TypeError – In an invalid input_type is provided.

embed_many(texts, preprocess=None, batch_size=10, as_buffer=False, **kwargs)[source]#

Embed many chunks of text using the Cohere Embeddings API.

Must provide the embedding input_type as a kwarg to this method that specifies the type of input you’re giving to the model.

Supported input types:
  • search_document: Used for embeddings stored in a vector database for search use-cases.

  • search_query: Used for embeddings of search queries run against a vector DB to find relevant documents.

  • classification: Used for embeddings passed through a text classifier

  • clustering: Used for the embeddings run through a clustering algorithm.

When hydrating your Redis DB, the documents you want to search over should be embedded with input_type= “search_document” and when you are querying the database, you should set the input_type = “search query”. If you want to use the embeddings for a classification or clustering task downstream, you should set input_type= “classification” or “clustering”.

Parameters:
  • texts (List[str]) – List of text chunks to embed.

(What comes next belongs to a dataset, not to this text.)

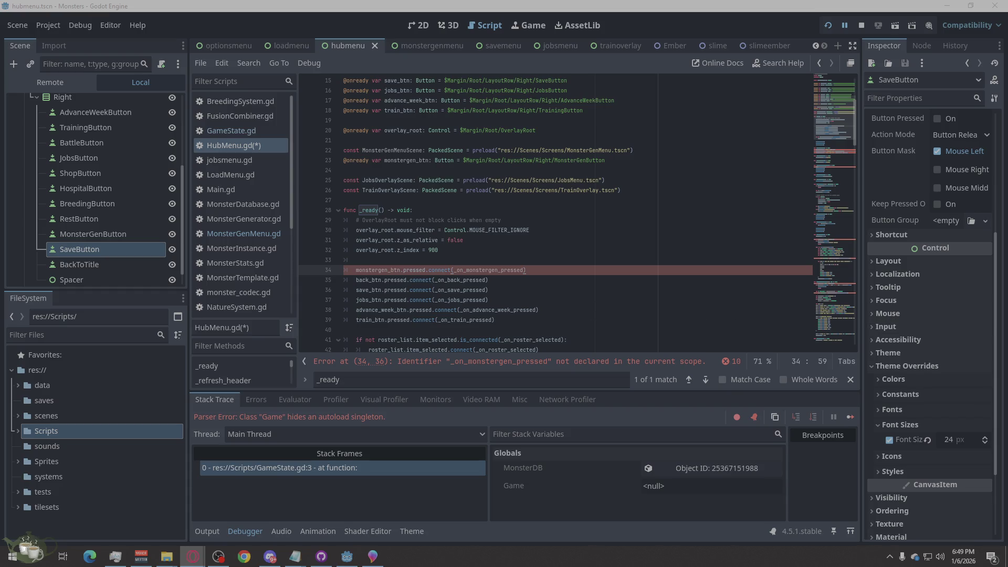
scroll(413, 258, "down", 5)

  • preprocess (Optional[Callable], optional) – Optional preprocessing callable to perform before vectorization. Defaults to None.

  • batch_size (int, optional) – Batch size of texts to use when creating embeddings. Defaults to 10.

  • as_buffer (bool, optional) – Whether to convert the raw embedding to a byte string. Defaults to False.

  • input_type (str) – Specifies the type of input passed to the model. Required for embedding models v3 and higher.

Returns:

List of embeddings.

Return type:

List[List[float]]

Raises:

TypeError – In an invalid input_type is provided.